Tyler Gregory Okonma won the red carpet at this year’s Grammys — where his fifth and most recent studio album Flower Boy was nominated for Best Rap Album — donning a mixture of high fashion (a Louis Vuitton scarf) and his own fashion (custom Chuck Taylor High-Tops, a collaboration between Le Fleur and Converse), also rocking a baby blue Supreme coat, a traditional Russian ushanka hat, a cheetah print dye job, and accent stained teeth.
Both the peerless look and his institutional recognition represent a dramatic sea change in Tyler, The Creator’s reputation over the last decade since he first landed on the public radar swearing and screaming that he’s “a fuckin’ walkin’ paradox.” At present, Tyler is instead something of a polymath; his various cultural roles include that of a fashion designer, television tycoon, festival producer, budding filmmaker, and most recently, a symbol of hip-hop’s shift in focus towards artists breaking long-upheld boundaries of sexuality and gender identity. It’s a remarkable point for Tyler to reach from a career that began in the shadow of another audacious rapper who never made it that far in his own artistic evolution.
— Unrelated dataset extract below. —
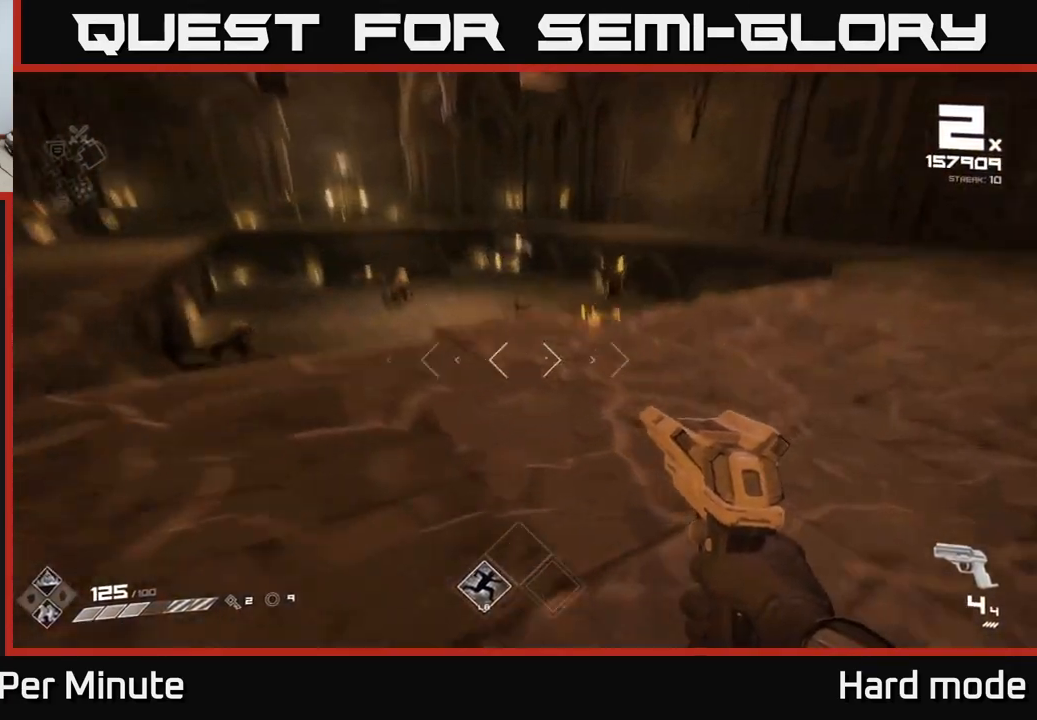
{"dt_ms": 500, "buttons": [], "left_stick": "down-right", "right_stick": "left", "events": [[67, "right_stick", "center"], [333, "right_stick", "left"], [350, "R2", "down"], [367, "left_stick", "center"], [417, "left_stick", "down-right"], [483, "R2", "up"]]}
Tyler’s early adoption of Eminem’s ethos may have been as rooted in generational circumstance as personal connection. If you came into adolescence around the turn of the century, there were few artists as strikingly appealing as Eminem. There were few striking artists, period. During his incessant reign at the dawn of the new century, Ja Rule and Nelly were some of the most popular rappers in the country, Nickelback ruined karaoke forever with “How You Remind Me,” and American Idol had just launched the beginning of an unyielding experiment in populist star-breeding. The impression teenagers in the early 2000s had of their predecessors in the ’90s was that of counterculture basement-dwellers making their own rules and launching Nirvana ahead of Michael Jackson on the top of the Billboard charts. And what did our generation have? Boy bands? Mall-pop? Times were dim, and true to his word, pop culture would have felt empty without Em.